[Instructions to follow] Only one stretch of the data below should be repeated: the lines from the line containing "Give bounding boxes for all place" through the line containing "Annotate this picture: name", inclusive, exactly as they are.

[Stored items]
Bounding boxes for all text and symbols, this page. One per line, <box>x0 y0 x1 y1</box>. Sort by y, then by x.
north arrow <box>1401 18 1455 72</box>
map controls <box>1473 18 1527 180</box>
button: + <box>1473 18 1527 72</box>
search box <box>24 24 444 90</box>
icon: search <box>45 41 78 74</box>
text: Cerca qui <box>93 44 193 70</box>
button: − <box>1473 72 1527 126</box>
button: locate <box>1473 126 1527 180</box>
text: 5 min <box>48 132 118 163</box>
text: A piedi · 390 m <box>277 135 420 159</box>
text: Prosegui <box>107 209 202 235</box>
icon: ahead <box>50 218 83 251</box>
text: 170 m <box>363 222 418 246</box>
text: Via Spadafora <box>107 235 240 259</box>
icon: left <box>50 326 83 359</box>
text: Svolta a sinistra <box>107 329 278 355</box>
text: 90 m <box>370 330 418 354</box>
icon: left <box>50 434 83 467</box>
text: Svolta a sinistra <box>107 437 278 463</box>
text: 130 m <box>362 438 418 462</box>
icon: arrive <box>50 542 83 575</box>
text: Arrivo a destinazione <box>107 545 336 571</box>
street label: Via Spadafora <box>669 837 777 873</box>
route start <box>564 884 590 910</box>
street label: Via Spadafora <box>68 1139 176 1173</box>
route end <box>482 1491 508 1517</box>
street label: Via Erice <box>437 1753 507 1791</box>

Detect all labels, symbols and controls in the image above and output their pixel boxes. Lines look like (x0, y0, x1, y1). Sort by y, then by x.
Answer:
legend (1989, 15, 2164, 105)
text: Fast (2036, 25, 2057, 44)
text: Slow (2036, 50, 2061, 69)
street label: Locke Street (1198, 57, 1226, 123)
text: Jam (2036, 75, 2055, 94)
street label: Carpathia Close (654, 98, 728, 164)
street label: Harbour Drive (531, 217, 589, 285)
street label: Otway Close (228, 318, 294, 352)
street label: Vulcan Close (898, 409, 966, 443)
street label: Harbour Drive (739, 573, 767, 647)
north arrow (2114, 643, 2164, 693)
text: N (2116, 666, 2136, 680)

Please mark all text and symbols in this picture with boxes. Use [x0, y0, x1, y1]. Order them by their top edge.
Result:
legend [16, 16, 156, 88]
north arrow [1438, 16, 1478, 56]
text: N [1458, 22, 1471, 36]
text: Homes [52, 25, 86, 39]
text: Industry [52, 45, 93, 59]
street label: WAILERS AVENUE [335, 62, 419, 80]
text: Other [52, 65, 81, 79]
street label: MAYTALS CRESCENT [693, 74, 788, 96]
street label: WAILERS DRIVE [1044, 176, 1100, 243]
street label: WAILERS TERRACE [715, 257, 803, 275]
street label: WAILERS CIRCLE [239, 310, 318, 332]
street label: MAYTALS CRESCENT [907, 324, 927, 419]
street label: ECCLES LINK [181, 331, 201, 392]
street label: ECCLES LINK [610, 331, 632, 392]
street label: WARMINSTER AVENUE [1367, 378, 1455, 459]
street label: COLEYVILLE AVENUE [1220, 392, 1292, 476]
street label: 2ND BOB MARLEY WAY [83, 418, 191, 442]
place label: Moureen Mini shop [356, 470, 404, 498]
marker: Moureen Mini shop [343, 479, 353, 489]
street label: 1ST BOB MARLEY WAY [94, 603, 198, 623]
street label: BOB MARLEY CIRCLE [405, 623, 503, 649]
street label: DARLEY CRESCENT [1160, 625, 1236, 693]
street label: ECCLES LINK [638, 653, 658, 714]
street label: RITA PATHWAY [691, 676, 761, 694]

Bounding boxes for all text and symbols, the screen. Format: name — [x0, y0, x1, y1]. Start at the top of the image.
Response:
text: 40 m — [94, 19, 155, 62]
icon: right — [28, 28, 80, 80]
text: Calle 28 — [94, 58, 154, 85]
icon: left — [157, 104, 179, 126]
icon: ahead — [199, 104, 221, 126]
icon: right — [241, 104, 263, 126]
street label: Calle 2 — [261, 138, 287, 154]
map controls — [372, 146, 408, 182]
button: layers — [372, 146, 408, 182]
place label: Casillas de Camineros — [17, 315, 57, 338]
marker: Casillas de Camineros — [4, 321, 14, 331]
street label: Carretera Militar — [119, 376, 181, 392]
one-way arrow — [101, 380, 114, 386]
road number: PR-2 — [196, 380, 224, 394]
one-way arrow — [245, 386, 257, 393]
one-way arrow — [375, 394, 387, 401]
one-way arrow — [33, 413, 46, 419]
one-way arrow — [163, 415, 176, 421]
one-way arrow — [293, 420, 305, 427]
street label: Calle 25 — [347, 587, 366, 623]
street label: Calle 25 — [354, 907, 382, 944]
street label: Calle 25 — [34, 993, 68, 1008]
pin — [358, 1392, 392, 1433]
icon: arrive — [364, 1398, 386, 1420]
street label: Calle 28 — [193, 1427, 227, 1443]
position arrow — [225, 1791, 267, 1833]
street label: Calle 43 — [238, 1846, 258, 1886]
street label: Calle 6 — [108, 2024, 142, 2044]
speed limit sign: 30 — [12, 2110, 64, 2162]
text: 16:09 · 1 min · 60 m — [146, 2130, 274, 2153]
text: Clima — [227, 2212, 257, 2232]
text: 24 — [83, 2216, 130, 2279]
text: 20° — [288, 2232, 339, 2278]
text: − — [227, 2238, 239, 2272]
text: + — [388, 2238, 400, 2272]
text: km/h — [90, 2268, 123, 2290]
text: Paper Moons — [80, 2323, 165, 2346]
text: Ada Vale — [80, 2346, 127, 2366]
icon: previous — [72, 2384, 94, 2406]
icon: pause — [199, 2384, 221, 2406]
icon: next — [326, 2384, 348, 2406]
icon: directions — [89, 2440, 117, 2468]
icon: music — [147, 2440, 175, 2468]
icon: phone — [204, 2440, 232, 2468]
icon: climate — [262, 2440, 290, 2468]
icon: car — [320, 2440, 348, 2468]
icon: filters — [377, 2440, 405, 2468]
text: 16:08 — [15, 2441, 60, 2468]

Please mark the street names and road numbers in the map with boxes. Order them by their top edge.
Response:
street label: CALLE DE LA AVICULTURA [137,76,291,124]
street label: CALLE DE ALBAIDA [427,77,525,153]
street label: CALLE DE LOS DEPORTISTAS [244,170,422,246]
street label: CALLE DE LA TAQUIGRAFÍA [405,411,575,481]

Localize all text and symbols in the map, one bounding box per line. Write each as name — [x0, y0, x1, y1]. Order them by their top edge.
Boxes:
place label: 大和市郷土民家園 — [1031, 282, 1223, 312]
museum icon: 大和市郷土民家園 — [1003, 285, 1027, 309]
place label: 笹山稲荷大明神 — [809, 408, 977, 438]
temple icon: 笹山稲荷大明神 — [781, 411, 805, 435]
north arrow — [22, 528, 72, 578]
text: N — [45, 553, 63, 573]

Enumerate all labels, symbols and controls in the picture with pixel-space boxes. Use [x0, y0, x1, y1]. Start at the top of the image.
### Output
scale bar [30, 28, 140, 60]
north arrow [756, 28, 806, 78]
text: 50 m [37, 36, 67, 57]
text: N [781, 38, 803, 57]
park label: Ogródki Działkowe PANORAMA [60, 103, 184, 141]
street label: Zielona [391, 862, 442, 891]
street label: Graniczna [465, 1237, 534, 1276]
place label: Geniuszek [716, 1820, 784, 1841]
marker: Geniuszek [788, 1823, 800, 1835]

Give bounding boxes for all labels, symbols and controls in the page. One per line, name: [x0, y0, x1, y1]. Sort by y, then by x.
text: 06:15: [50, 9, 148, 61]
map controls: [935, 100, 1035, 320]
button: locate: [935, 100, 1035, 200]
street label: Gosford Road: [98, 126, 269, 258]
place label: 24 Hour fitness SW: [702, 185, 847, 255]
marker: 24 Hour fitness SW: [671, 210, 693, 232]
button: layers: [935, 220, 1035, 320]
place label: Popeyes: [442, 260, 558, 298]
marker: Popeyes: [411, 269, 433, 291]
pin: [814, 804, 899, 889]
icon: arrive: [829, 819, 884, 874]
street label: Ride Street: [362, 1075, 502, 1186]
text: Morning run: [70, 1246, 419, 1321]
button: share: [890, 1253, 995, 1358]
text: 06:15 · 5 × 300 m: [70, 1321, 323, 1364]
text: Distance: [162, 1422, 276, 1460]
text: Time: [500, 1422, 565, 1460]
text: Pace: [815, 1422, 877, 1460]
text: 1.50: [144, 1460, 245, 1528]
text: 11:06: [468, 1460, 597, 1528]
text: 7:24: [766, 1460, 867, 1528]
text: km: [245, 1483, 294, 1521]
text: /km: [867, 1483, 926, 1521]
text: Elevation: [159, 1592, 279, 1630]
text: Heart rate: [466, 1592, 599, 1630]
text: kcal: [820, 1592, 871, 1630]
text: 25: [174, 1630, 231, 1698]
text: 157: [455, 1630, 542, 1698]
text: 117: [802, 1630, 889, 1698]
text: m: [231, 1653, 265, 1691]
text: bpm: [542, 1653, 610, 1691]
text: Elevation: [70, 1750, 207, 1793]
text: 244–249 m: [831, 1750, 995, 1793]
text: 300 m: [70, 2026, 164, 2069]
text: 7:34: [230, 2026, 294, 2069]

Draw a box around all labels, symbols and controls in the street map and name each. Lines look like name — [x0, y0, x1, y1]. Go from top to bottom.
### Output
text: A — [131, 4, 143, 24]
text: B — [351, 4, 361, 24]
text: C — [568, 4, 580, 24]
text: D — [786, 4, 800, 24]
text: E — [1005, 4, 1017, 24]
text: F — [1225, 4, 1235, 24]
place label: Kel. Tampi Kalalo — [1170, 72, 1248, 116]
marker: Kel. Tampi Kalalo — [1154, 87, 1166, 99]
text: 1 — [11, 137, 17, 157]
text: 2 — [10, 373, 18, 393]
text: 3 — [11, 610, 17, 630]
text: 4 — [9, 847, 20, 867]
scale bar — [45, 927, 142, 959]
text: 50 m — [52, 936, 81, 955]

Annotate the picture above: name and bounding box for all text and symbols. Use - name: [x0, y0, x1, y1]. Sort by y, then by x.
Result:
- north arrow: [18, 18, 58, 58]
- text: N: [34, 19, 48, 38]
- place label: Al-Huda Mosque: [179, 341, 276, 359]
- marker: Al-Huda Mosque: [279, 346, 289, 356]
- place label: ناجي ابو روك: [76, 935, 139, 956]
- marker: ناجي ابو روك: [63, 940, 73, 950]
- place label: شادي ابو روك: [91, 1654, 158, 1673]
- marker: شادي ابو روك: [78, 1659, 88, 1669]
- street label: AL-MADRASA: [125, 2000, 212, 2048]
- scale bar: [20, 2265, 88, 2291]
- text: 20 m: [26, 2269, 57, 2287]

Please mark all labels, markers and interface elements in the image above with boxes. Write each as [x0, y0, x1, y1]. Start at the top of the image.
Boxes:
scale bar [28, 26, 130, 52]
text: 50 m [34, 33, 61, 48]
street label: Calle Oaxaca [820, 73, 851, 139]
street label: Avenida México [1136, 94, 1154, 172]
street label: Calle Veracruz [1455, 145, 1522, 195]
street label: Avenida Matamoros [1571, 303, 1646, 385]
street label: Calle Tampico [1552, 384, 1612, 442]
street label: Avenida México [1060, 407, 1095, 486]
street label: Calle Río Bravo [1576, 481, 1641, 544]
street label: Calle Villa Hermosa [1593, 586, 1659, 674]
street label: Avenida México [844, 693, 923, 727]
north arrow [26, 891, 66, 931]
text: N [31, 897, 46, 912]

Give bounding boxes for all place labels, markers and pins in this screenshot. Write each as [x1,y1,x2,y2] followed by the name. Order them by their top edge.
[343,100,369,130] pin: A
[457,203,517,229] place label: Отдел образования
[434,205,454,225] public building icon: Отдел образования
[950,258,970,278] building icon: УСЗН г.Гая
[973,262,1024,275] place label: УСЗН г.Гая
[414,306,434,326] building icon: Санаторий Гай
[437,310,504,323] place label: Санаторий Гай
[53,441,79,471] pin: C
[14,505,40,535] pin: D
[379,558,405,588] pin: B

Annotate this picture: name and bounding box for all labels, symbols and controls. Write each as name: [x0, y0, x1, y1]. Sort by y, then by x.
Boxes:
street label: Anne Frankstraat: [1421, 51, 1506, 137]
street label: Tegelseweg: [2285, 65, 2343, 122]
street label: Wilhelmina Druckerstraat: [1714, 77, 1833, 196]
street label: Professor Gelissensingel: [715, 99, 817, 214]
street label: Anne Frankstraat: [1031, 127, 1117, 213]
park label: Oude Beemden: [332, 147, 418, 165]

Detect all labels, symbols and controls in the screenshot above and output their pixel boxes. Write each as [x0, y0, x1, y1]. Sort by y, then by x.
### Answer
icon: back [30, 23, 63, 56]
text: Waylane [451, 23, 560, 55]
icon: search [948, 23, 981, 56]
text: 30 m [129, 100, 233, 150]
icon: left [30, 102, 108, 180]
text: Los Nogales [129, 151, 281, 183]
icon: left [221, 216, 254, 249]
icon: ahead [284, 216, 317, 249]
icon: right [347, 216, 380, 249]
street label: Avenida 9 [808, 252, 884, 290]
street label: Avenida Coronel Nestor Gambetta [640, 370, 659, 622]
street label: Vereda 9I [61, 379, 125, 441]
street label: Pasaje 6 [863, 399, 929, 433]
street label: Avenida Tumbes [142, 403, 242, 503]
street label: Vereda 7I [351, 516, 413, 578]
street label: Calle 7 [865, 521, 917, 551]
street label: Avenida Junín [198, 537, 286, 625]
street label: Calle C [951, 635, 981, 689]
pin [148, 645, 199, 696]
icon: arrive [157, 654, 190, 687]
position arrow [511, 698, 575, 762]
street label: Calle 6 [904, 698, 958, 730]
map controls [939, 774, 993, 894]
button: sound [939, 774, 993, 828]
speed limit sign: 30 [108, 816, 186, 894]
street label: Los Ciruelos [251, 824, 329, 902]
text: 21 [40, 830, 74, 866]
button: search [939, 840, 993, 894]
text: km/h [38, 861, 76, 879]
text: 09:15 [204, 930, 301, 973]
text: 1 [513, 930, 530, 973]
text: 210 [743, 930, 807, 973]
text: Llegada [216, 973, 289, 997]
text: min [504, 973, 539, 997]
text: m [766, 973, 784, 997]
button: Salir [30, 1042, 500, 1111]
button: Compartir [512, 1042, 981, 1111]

[Answer]
Give bounding boxes for all place labels, markers and pins in this screenshot. Write each as [x1,y1,x2,y2] followed by the name. Order them by their top edge.
[343,100,369,130] pin: A
[457,203,517,229] place label: Отдел образования
[434,205,454,225] public building icon: Отдел образования
[950,258,970,278] building icon: УСЗН г.Гая
[973,262,1024,275] place label: УСЗН г.Гая
[414,306,434,326] building icon: Санаторий Гай
[437,310,504,323] place label: Санаторий Гай
[53,441,79,471] pin: C
[14,505,40,535] pin: D
[379,558,405,588] pin: B

Annotate this picture: name and bounding box for all labels, symbols and controls. Write each as name: [x0, y0, x1, y1]. Sort by y, then by x.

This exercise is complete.